Missouri: The RMI for Missouri rose to a regional low of 51.5 from February’s 50.0. The farmland price index for Missouri expanded to 76.6 from 71.5 in February. The March farm equipment sales index jumped to 71.5 from 59.1 in February. The rate of job losses for Rural Mainstreet Missouri over the past 12 months was 2.9 percent.
Nebraska: The March RMI for Nebraska advanced to 58.7 from February’s 57.2. The farmland price index slipped to 76.6 from 77.6 in February. The farm equipment sales index decreased to 65.1 from February’s 76.1. The rate of job gains for Rural Mainstreet Nebraska over the past 12 months was 3.2 percent.
North Dakota: The North Dakota RMI for March climbed to a regional high of 66.3 from 59.7 in February. The farmland price index expanded to 83.0 from 79.6 in February. Farm equipment sales for March rocketed to 83.9 from 67.2 in February. The rate of job gains for Rural Mainstreet North Dakota over the past 12 months was 10.2 percent.

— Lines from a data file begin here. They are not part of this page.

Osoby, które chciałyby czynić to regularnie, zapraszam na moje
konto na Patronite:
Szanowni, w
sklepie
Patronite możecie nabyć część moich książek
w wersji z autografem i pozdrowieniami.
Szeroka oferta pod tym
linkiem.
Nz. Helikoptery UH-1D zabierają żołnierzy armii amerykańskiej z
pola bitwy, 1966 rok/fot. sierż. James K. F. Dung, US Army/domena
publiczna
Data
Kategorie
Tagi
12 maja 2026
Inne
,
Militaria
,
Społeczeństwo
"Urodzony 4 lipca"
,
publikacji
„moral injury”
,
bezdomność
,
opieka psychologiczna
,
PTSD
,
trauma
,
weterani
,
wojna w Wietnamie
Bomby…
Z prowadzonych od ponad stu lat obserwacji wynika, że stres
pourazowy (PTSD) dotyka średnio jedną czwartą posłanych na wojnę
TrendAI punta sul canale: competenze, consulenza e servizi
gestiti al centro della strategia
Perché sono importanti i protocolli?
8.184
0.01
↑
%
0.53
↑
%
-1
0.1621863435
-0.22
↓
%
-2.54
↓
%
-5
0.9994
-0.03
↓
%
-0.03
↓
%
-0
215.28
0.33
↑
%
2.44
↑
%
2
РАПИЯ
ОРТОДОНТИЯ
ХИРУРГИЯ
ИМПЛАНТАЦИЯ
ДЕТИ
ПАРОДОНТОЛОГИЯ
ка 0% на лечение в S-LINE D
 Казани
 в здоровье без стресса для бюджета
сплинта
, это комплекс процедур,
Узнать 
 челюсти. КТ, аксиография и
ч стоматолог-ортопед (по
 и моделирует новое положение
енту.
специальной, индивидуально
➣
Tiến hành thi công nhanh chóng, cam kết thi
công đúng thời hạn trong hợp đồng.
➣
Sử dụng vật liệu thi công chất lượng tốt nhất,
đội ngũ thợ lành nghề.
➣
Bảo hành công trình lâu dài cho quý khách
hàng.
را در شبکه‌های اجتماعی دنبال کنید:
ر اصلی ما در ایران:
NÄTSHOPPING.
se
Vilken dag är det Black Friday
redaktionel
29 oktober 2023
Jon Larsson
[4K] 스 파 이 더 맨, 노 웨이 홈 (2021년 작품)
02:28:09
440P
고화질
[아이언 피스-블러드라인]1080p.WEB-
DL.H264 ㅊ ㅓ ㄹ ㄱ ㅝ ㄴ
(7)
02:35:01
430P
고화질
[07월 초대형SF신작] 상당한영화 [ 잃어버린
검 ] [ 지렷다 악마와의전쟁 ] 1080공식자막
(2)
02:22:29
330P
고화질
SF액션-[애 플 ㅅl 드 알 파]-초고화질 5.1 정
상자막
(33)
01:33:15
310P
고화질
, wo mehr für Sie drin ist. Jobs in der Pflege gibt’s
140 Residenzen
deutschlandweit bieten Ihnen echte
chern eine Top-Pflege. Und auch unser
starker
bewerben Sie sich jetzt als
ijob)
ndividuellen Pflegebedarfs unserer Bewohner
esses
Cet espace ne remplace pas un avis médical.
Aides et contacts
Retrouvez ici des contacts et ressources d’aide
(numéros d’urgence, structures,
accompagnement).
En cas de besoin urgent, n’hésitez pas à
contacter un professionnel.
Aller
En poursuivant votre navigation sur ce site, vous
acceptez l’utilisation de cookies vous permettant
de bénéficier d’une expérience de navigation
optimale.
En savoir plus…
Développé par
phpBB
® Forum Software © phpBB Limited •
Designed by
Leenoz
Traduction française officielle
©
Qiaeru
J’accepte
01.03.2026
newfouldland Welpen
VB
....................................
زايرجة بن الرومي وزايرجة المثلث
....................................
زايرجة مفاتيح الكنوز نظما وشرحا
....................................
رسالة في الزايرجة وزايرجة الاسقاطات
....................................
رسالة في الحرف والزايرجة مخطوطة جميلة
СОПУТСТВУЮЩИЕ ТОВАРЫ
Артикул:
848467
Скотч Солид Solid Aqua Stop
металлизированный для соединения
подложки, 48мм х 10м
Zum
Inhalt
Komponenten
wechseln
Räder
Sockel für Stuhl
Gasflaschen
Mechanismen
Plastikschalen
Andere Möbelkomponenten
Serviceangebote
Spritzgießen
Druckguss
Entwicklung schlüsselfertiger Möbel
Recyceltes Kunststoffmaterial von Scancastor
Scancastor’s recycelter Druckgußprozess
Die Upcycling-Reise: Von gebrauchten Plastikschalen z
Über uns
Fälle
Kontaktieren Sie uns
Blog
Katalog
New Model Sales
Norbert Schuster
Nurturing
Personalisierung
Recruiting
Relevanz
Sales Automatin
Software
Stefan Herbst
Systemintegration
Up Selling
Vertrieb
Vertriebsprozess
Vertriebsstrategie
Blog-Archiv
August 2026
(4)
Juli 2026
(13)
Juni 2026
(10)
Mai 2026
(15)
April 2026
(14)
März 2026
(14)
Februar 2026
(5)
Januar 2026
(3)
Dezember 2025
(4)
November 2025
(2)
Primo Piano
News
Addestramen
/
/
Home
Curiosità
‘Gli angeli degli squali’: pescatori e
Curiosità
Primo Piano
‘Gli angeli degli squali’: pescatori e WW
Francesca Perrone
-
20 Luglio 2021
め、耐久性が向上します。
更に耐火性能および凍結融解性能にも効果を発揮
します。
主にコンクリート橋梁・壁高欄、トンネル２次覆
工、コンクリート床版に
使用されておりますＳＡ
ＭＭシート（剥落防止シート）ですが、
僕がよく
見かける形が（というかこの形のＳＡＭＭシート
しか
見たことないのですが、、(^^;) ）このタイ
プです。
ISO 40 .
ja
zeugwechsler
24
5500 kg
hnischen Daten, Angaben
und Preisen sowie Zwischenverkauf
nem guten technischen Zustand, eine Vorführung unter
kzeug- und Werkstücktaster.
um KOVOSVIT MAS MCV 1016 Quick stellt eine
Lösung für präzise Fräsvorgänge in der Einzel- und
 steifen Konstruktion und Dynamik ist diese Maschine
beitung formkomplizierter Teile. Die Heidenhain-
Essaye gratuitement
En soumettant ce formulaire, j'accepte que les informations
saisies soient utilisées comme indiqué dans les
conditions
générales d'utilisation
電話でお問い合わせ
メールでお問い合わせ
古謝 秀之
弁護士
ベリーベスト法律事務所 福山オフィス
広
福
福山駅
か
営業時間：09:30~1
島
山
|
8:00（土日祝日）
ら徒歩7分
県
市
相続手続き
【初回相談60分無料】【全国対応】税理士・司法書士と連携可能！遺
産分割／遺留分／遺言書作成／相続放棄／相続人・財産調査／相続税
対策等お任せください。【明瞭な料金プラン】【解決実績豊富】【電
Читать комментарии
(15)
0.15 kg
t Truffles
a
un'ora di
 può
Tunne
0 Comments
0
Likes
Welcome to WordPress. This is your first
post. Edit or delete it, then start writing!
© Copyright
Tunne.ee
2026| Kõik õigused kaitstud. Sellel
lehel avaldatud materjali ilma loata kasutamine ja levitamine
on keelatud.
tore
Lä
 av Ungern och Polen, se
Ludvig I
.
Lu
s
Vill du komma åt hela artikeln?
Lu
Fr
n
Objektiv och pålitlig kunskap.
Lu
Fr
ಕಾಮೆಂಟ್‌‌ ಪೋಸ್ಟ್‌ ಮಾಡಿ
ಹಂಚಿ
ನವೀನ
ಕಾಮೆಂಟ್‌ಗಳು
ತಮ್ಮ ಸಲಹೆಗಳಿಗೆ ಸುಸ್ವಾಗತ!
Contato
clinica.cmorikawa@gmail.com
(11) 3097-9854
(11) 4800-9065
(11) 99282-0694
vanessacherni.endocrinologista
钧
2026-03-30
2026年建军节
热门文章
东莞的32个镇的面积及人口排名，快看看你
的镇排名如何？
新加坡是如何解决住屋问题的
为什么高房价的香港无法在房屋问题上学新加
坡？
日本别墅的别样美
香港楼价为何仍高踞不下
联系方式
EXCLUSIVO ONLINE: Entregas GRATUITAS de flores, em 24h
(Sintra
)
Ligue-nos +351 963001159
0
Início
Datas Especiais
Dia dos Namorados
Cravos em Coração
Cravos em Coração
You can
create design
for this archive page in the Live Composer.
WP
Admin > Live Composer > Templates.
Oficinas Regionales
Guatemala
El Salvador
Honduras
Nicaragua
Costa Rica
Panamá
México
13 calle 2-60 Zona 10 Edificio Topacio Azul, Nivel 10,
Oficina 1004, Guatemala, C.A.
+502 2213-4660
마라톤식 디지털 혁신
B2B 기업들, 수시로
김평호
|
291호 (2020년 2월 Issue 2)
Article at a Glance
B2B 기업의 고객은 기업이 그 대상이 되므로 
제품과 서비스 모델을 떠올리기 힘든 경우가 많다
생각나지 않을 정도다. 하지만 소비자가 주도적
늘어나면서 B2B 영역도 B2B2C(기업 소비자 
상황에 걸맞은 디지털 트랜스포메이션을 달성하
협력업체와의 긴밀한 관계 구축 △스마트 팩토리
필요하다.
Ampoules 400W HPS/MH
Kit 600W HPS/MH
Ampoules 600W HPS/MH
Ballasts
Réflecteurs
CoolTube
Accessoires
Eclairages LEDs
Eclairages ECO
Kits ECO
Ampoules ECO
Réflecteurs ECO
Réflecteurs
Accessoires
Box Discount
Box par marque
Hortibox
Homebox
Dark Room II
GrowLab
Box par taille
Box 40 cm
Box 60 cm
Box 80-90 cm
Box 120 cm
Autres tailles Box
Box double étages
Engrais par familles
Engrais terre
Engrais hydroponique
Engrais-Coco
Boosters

South Dakota: For a fifth straight month, the RMI for South Dakota was above growth neutral. The index for March climbed to 57.7 from February’s 56.6. The farmland price index dipped to 75.8 from 77.0 in February. South Dakota's farm equipment sales index for March was 76.7, up from 64.5 in February. The rate of job gains for Rural Mainstreet South Dakota over the past 12 months was 1.2 percent.
Wyoming: The Wyoming RMI for March was unchanged from February’s 57.2. The March farmland and ranchland price index slipped to 75.5 from 77.5 in February. The state’s agricultural equipment sales soared to 76.4 from February’s 65.1. The rate of job gains for Rural Mainstreet Wyoming over the past 12 months was 1.5 percent.